Forge Global Alliances
The time and effort needed to establish an office overseas is substantial. After careful evaluation you’ve decided that the investment is too much for your firm, but you know that your firm’s professional service capabilities would appeal to foreign clients. Forming global alliances with overseas firms might be the most efficient and attainable goal for your firm.
IA Interior Architects (IA), an interiors firm based in Washington, DC with 14 U.S. offices and offices in London and New Delhi, has used this approach to establish 46 alliance partnerships with firms worldwide. This gives IA over 1,000 design professionals at their disposal for design services. IA uses cutting-edge technology and a team-centric approach for each project. According to David Bourke, principal and account director with IA, “This enables IA to offer project solutions that are worldwide in vision and reach, but local in terms of service and presence.”
On any given project, IA assigns an account manager, someone that communicates directly with the client and has overall responsibility for the project.

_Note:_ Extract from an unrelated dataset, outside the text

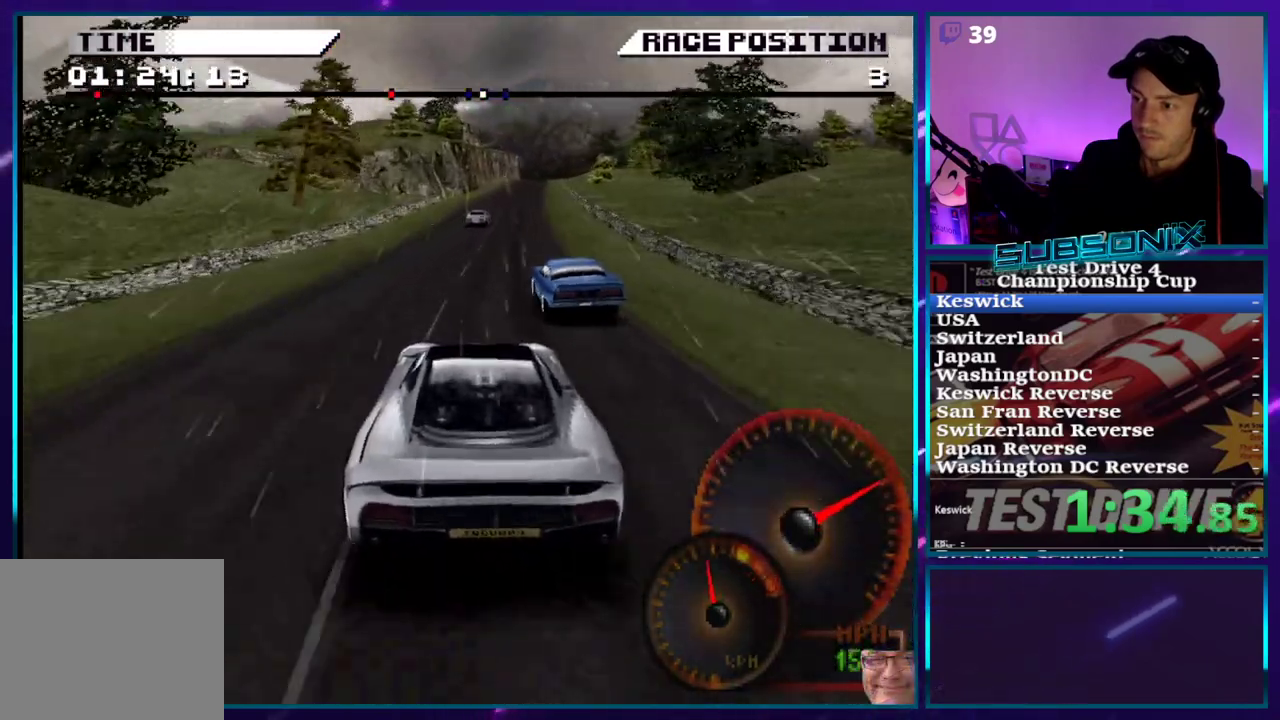
{"buttons": ["CROSS"], "right_stick": "center", "events": [[33, "DPAD_RIGHT", "down"], [383, "DPAD_RIGHT", "up"]]}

An account manager from the alliance firm is also assigned and is tasked with strategic studies, coordinating staff and resources, and master planning. There is an account manager from the alliance firm that serves as the local contact for the client, with authority to approve the final design. The final member of the project management team is the representative from the alliance firm that implements the design and coordinates local consultants and project close-out. Such an approach allows IA to serve their U.S-based clients with overseas operations and their foreign-based clients at the local and international level. Each member of the project team is focused on one thing: responding to the client’s needs by pursuing the highest level of quality and service.
Managing a project team in this manner may seem difficult due to most of the team being located abroad. IA has developed an in-depth responsibilities matrix that avoids duplication of effort and allows the team to clearly define each member’s responsibilities at the outset of the project.
Use Sound Risk Management Principles
There are several risk management principles that both speakers agreed upon. Whenever possible, get the client to agree to payment in either U.S. dollars or English pounds sterling. Getting paid in local dollars can cause major problems if the local currency suddenly devaluates, and the firm can incur significant taxes when the firm transfers the money out of the country.
As with any project, negotiate sound contracts that appropriately allocate risks and responsibilities.